= ABOUT THIS TASK =
Copy all lines below that use the word "сократить".

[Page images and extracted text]
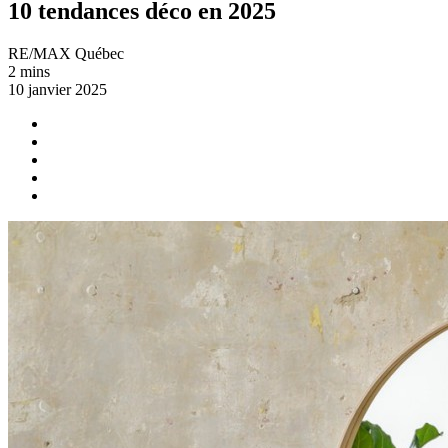
10 tendances déco en 2025
RE/MAX Québec
2 mins
10 janvier 2025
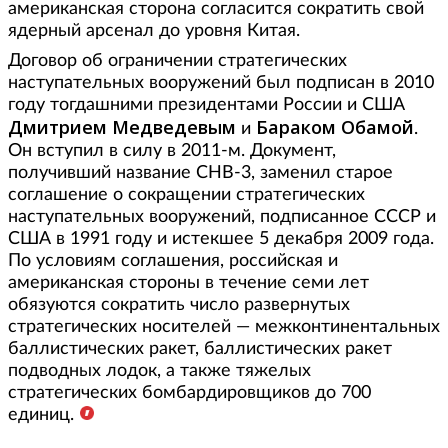
американская сторона согласится сократить свой
ядерный арсенал до уровня Китая.
Договор об ограничении стратегических
наступательных вооружений был подписан в 2010
году тогдашними президентами России и США
Дмитрием Медведевым
Бараком Обамой
и
.
Он вступил в силу в 2011-м. Документ,
получивший название СНВ-3, заменил старое
соглашение о сокращении стратегических
наступательных вооружений, подписанное СССР и
США в 1991 году и истекшее 5 декабря 2009 года.
По условиям соглашения, российская и
американская стороны в течение семи лет
обязуются сократить число развернутых
стратегических носителей — межконтинентальных
баллистических ракет, баллистических ракет
подводных лодок, а также тяжелых
стратегических бомбардировщиков до 700
единиц.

= WORKED SOLUTION =
американская сторона согласится сократить свой
обязуются сократить число развернутых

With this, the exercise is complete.